Our Mission

Saved by God's grace, we are called to be instruments of God's peace.

Our Belief

We share the mission of the Evangelical Lutheran Church in America (ELCA). We're a Confessional church, with roots growing out of the 16th century Reformation. Lutherans hold to the basic principles of theology and practice espoused by Martin Luther:

-We are saved by the grace of God alone – not by anything we do
-Our salvation is through faith alone – we only need to believe that our sins are forgiven for Christ’s sake, who died to redeem us
-The Bible is the only norm of doctrine and life – the only true standard by which teachings and doctrines are to be judged

Who is Jesus Christ

Jesus is God’s son, sent by God to become human like us. In his life and being he broke through the prison of sinfulness and thus restored the relationship of love and trust that God intended to exist between himself and his children. Though he is eternal, with God at the beginning of time, he was born on earth of a virgin, by the power of the Holy Spirit. Jesus was at once truly God and truly human.

Why Lutheran

Martin Luther (b. November 10, 1483, in Eisleben, Germany; d. February 18, 1546, in Eisleben) is known as the Father of Protestantism.
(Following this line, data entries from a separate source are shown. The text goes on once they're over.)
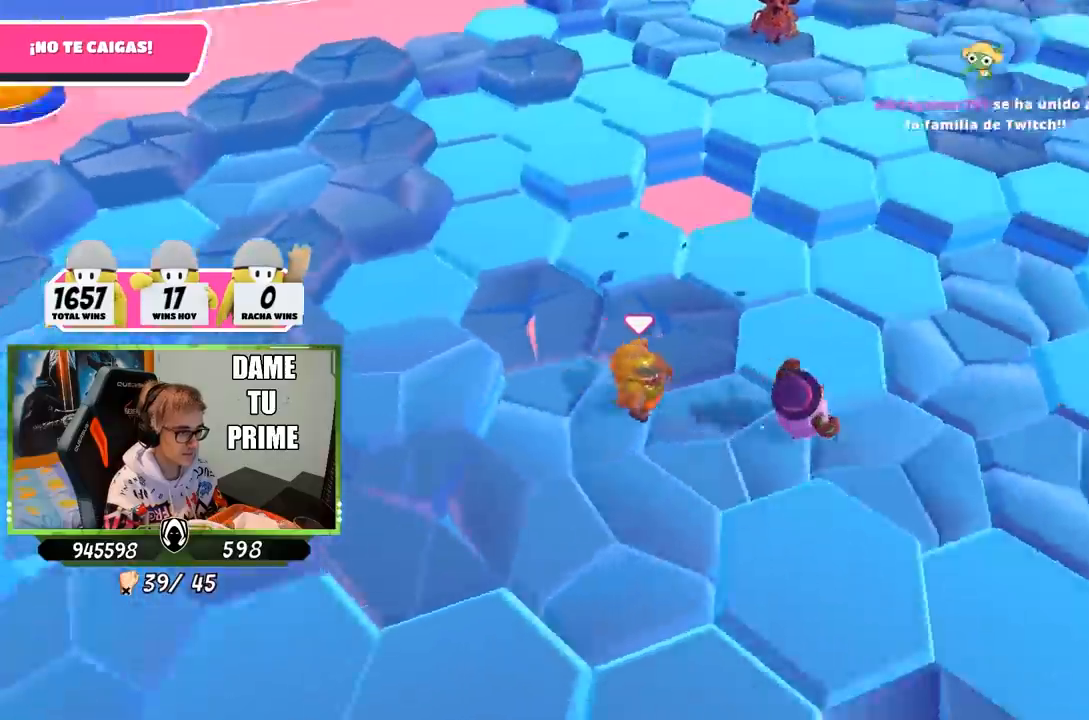
{"buttons": [], "left_stick": "up-right", "right_stick": "up", "events": [[133, "right_stick", "center"], [167, "left_stick", "up-right"], [500, "right_stick", "up"]]}
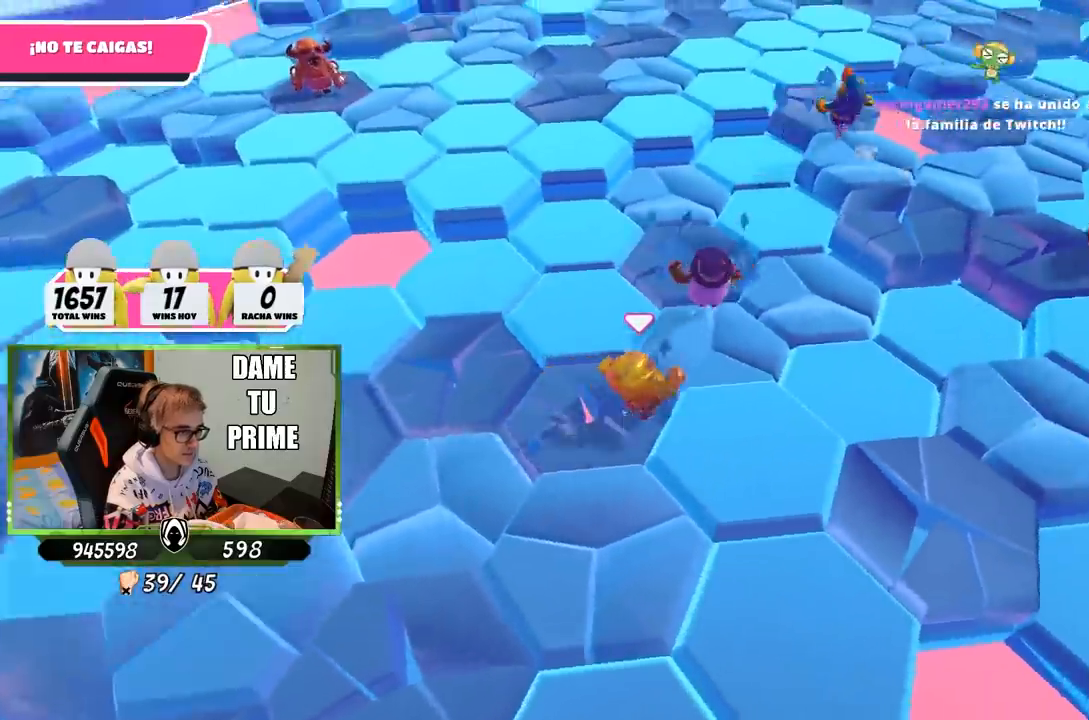
{"buttons": [], "left_stick": "up-right", "right_stick": "center", "events": [[233, "right_stick", "center"]]}
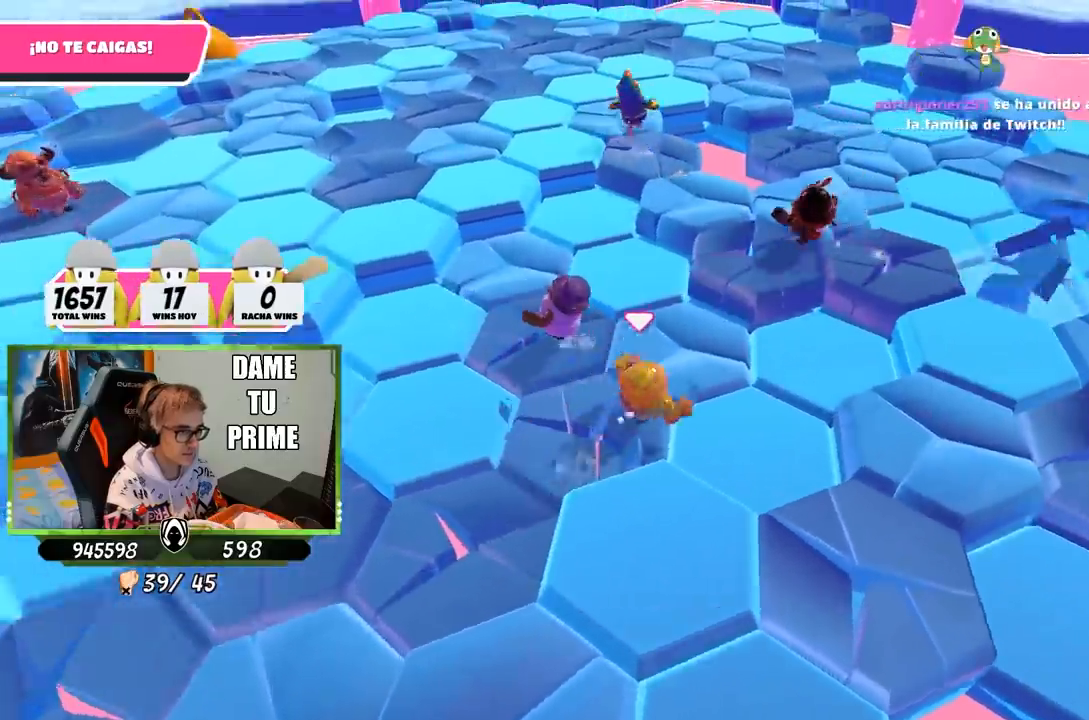
{"buttons": [], "left_stick": "up-right", "right_stick": "center", "events": [[300, "CROSS", "down"], [467, "CROSS", "up"]]}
He had studied to become a lawyer before becoming an Augustinian monk in 1505, and was ordained a priest in 1507. While continuing his studies in pursuit of a Doctor of Theology degree, he discovered significant differences between what he read in the Bible and the theology and practices of the church. On October 31, 1517, he posted a challenge on the church door at Wittenberg University to debate 95 theological issues. Luther’s hope was that the church would reform its practice and preaching to be more consistent with the Word of God as contained in the Bible.

What started as an academic debate escalated to a religious war, fueled by fiery temperaments and violent language on both sides. As a result, there was not a reformation of the church but a separation. “Lutheran” was a name applied to Luther and his followers as an insult but adopted as a badge of honor by them instead.